Data for processing →
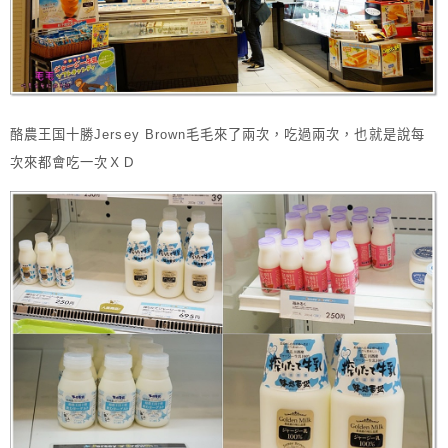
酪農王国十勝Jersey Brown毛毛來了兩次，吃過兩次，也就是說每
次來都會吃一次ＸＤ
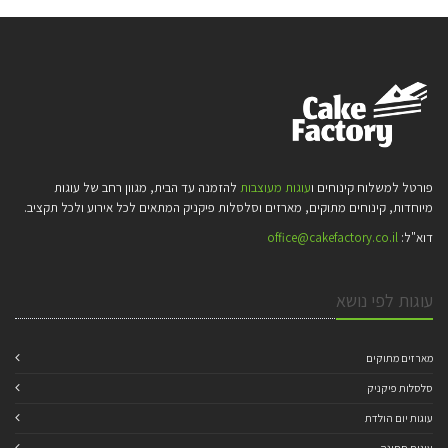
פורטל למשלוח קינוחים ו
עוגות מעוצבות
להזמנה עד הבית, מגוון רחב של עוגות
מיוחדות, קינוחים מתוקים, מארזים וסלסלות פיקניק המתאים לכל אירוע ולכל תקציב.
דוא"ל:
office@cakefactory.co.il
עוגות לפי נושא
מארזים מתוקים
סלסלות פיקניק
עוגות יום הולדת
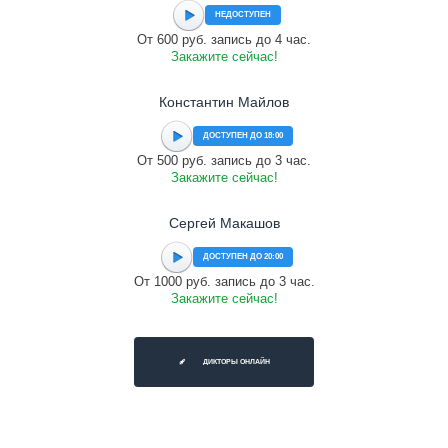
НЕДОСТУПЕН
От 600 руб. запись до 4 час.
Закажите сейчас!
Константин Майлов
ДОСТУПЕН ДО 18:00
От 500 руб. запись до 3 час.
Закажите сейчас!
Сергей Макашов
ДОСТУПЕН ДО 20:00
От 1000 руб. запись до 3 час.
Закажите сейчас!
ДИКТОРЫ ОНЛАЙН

* * *

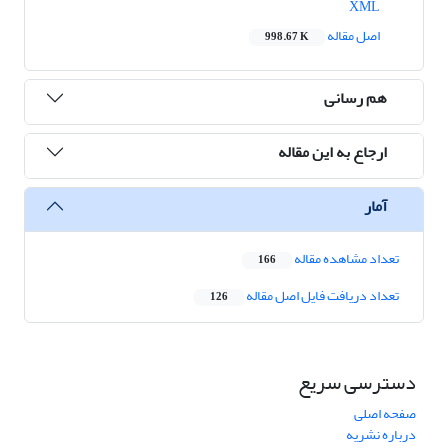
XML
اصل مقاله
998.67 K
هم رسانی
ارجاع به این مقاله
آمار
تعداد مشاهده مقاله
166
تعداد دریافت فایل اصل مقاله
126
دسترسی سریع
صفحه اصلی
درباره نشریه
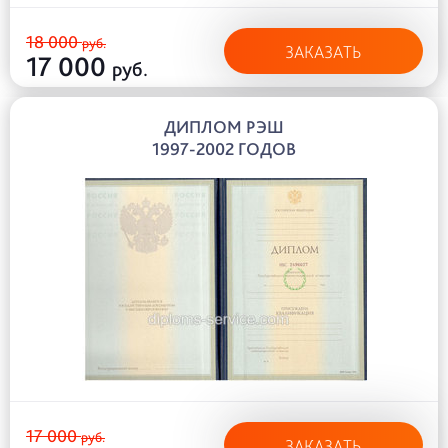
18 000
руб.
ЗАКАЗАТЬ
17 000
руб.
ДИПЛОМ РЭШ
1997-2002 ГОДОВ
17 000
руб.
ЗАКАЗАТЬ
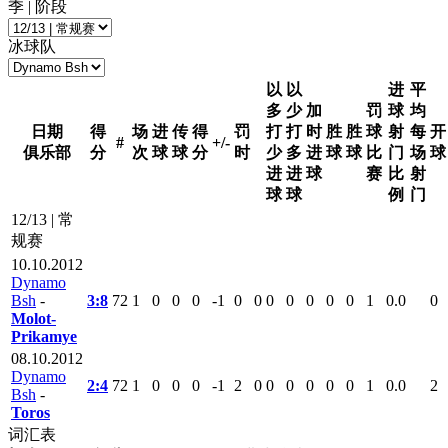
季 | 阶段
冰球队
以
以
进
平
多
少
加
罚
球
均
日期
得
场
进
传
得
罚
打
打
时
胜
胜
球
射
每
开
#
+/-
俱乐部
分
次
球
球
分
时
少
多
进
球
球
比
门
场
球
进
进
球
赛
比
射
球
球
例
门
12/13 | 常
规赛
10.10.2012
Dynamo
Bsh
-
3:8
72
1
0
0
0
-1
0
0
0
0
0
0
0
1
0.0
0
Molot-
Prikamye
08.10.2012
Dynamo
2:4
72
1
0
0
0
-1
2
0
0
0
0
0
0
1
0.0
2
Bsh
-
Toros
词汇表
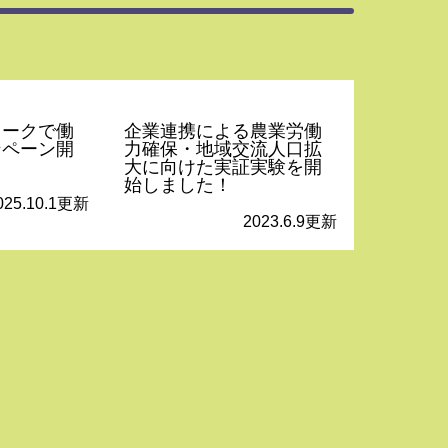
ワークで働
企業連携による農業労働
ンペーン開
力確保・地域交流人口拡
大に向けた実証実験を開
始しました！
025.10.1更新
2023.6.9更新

Required work →
Look through the records and copy down every line that holds "مقاله".

Output of the task →
اصل مقاله
ارجاع به این مقاله
تعداد مشاهده مقاله
تعداد دریافت فایل اصل مقاله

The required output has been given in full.